RV and ZOPA: Finding You and Your Counterpart’s Conditions for a Deal
Your reservation value (RV) is the worst deal you’re willing to accept in your current negotiation. For example, this might be the highest price you’re willing to pay or the lowest price at which you’re willing to sell. They recommend figuring out what your counterpart’s RV is as well.
Your zone of possible agreement (ZOPA) is the space between your RV and your counterpart’s. For example, if your lowest selling price is $10,000 and the highest your counterpart’s willing to pay is $15,000, then the ZOPA is between $10,000 and $15,000. This range gives you a more tangible measurement of how much value you can either claim or surrender during a negotiation. To claim the most value, you want to make a deal as close to your counterpart’s RV (their worst potential deal) as possible.
4. Know What Type of Negotiator You’re Dealing With
Voss (Never Split the Difference) writes that before you finally get down to the business of negotiating, you need to understand what type of negotiator you’re going up against.

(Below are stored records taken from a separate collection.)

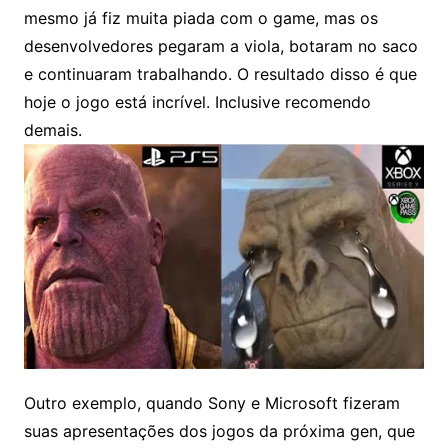
mesmo já fiz muita piada com o game, mas os
desenvolvedores pegaram a viola, botaram no saco
e continuaram trabalhando. O resultado disso é que
hoje o jogo está incrível. Inclusive recomendo
demais.
Outro exemplo, quando Sony e Microsoft fizeram
suas apresentações dos jogos da próxima gen, que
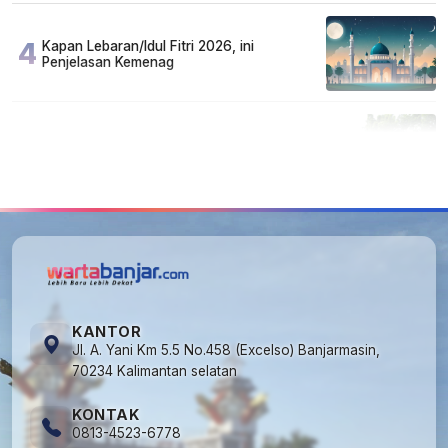
4
Kapan Lebaran/Idul Fitri 2026, ini
Penjelasan Kemenag
5
Cuma di Tabalong! Mudik Bisa Santai Naik
Bus, Motor & Mobil Diantar Pakai Towing
KANTOR
Jl. A. Yani Km 5.5 No.458 (Excelso) Banjarmasin,
70234 Kalimantan selatan
KONTAK
0813-4523-6778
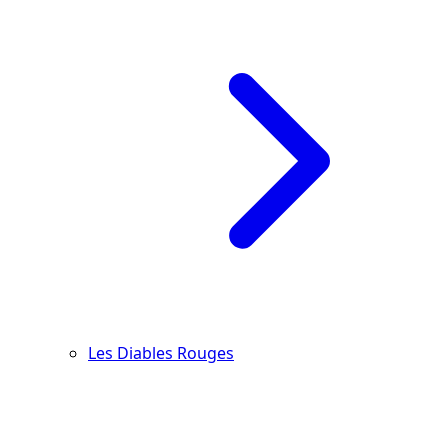
Les Diables Rouges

Voss identifies three main types of negotiators: Givers, Calculators, and Aggressives.
Givers are people-pleasers who tend to be highly sociable and agreeable—but also poor time managers. They’ll often agree to things that they can’t actually follow through on, since they’re so eager to make you happy. When dealing with a giver, Voss recommends focusing on implementation—getting details on how and when they’ll actually follow through on their commitments.
Calculators are methodical and diligent people who want to assess all the facts before committing to a decision. As a result, they’re fairly unconcerned with time and less likely to be pressured by deadlines. When dealing with a Calculator, Voss recommends using clear, unambiguous data to back up your assertions. Also, don’t ad-lib, and avoid giving them any surprises.
Aggressives are achievement-oriented people who prioritize getting things done. They hate wasted time and care a lot about meeting—and beating—deadlines. According to Voss, aggressives can be especially vulnerable to time pressures, since the biggest defeat to them is making no deal at all. If you can back them into a corner where they’re facing a deadline, you’ll be in a great position to dictate the terms.
Ury and Fisher (Getting to Yes) identify a similar type of negotiator to Voss’s Aggressives: Hardball negotiators. They offer suggestions for how to handle them.
Hardball negotiators view negotiation as a contest they must win. Their strategy is to take the toughest positions and hold out the longest. Their win-at-any-cost approach exhausts energy and resources and ruins their relationship with the other side. Ury and Fisher write that one of the most effective ways to counter this tactic is to simply call attention to it at the outset. Doing so will blunt the effectiveness of your counterpart’s bluster and cause them to worry that they’ve overplayed their hand and alienated you. As a result, they may drop it.